*** Text ***
John McDonnell with protestors. Photo: Aislinn Macklin-Doherty

Cleaners, porters and security staff striking for better pay staged an enthusiastic and lively protest in East London on Saturday

Alighting from Whitechapel tube and approaching The Royal London hospital, one could be forgiven for thinking they were approaching a carnival, as the energy and spirit of hundreds of hospital staff and their supporters infectiously roused passers-by.

Cleaners, porters and security staff who have recently had their NHS contracts handed over to multinational firm Serco Group plc galvanised an inspiring level of support from LSE and SOAS cleaners, teachers, NHS doctors, nurses and even BA Flight attendants, who all came out in an incredible show of solidarity with them.

Cars (and NHS ambulances!) beeped their horns furiously, whistles blew rhythmically, and reggae music provided the energising tempo for this upbeat demonstration of resilience in a group of a predominantly underpaid and disenfranchised migrant workforce.

Serco was announced to have secured a £600million contract to provide “Soft Facilities Management Services” for the Bart’s group in December 2016. Bart’s Health NHS Trust is now the biggest merged “super Trust”, made up of several hospitals providing healthcare to over 2.5 million people in East London.
*** End of Text ***
*** Available data ***
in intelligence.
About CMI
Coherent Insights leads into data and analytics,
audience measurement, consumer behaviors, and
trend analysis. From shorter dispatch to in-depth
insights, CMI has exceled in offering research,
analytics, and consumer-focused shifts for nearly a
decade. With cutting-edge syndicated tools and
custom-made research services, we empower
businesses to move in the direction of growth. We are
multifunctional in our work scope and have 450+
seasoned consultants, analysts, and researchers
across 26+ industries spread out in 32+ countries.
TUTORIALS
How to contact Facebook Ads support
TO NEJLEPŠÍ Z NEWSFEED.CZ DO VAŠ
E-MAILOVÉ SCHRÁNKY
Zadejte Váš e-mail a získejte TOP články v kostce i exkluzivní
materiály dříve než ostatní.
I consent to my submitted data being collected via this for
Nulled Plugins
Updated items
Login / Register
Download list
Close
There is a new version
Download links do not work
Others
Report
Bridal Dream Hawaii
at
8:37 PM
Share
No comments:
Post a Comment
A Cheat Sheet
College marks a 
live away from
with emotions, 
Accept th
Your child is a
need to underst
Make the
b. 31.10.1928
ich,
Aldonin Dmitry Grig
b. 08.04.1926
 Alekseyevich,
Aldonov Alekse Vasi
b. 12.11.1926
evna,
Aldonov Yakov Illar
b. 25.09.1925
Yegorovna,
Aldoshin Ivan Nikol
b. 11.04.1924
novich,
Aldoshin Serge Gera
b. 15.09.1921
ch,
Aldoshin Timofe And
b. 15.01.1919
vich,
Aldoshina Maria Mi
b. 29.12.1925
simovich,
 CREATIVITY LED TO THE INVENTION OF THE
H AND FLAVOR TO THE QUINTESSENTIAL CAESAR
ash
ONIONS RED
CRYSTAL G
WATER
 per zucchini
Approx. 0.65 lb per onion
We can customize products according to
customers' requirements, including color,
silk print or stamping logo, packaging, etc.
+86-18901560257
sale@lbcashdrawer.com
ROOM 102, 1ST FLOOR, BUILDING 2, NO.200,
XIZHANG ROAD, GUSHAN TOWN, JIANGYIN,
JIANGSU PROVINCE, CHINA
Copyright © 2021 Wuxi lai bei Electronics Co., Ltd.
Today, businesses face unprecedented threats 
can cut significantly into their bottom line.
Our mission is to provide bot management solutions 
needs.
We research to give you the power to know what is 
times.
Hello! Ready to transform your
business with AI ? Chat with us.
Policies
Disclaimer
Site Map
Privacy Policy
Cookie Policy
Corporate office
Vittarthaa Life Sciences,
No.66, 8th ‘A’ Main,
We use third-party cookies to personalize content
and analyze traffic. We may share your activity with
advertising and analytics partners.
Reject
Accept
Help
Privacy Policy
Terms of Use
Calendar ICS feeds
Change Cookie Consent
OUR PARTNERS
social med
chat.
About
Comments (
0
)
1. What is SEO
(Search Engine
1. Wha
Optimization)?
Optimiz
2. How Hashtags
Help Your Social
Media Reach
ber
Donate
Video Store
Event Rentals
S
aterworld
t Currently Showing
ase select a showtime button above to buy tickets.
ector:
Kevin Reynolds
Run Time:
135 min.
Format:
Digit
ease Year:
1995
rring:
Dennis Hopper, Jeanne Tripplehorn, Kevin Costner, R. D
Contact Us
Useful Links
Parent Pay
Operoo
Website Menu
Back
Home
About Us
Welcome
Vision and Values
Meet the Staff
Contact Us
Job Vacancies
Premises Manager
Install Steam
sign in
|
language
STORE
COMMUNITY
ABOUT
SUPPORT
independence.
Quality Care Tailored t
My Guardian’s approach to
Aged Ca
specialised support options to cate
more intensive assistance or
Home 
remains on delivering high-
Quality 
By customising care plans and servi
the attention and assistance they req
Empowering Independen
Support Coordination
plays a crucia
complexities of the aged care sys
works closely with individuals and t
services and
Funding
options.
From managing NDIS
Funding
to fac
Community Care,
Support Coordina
*** End of Available data ***
## Assignment
Can you pick up the report on the East London hospital staff protest where it stops and keep writing it?

## Response for this exercise
The successful takeover bid for this multinational giant to secure control of vital services like cleaning, catering and security is just the latest in a long list of examples of the acceleration of outsourcing and privatisation in the NHS. Since 2012, when the NHS was opened up to the international private insurance company market by the Health and Social Care Act introduced by the coalition government, the numbers of contracts going out of the NHS to the private sector has doubled.

Serco has a history of shoddy and dangerous provision the NHS, with fraudulent activity and dangerous clinical staffing. In 2013 it emerged that they had cut GPs providing out-of-hours services so that just one GP was covering the entirety of Cornwall. Public pressure after thiswas leaked by whistleblowing staff forced them to pull out.

They also have a pretty abysmal history in security services, with a record of charging for electronically tagging offenders who were in fact dead.

With this kind of history it is no surprise to hear that within just 4 months of Serco taking overfacilities services in Bart’s, the previously public NHS staff were told that their teabreaks would be stopped, workloads would be increased and nearly a third of porters would see their jobs cut.

This is the appalling treatment faced by staff who are already amongst the lowest paid in society andwho do one of the most vital and undervalued jobs in the NHS.

As a doctor, I know that patients’ lives are at risk without our cleaners. I could not manage or look after patients without our porters and security staff work tirelessly long hours to protect staff and patients alike in our hospitals.

It is no wonder to me then when told they are not worthy of a teabreak, when they are treated with contempt when they ask for a desperately needed 30p per hour payrise, and when the governmentdeems them “overpaid” when they earn £272 per week, that they are out on strike.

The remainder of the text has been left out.